= Task instructions =
1. According to the passage about Alberto Kornblihtt, who supervised his postdoctoral training?
2. List every honor the passage about Alberto Kornblihtt says he received, giving the year of each.

Alberto Kornblihtt (born June 30, 1954) is an Argentine molecular biologist who specializes in alternative ribonucleic acid splicing. [1] During his postdoctoral training with Francisco Baralle in Oxford, Kornblihtt documented one of the first cases of alternative splicing, explaining how a single transcribed gene can generate multiple protein variants. Kornblihtt was elected as a foreign associate of the National Academy of Sciences of the United States in 2011, received the Diamond Award for the most relevant scientist of Argentina of the decade, alongside physicist Juan Martin Maldacena, in 2013, [1] and was incorporated to the Académie des Sciences of France in 2022.

= Source data =

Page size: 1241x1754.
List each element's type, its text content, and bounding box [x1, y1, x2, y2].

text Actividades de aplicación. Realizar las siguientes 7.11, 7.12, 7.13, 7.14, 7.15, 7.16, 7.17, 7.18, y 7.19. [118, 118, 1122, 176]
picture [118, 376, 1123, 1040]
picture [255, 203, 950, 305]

= Answers to the problems =
1. Francisco Baralle, in Oxford.

2.
- Elected foreign associate of the National Academy of Sciences of the United States (2011)
- Diamond Award for the most relevant scientist of Argentina of the decade, shared with physicist Juan Martin Maldacena (2013)
- Incorporated to the Académie des Sciences of France (2022)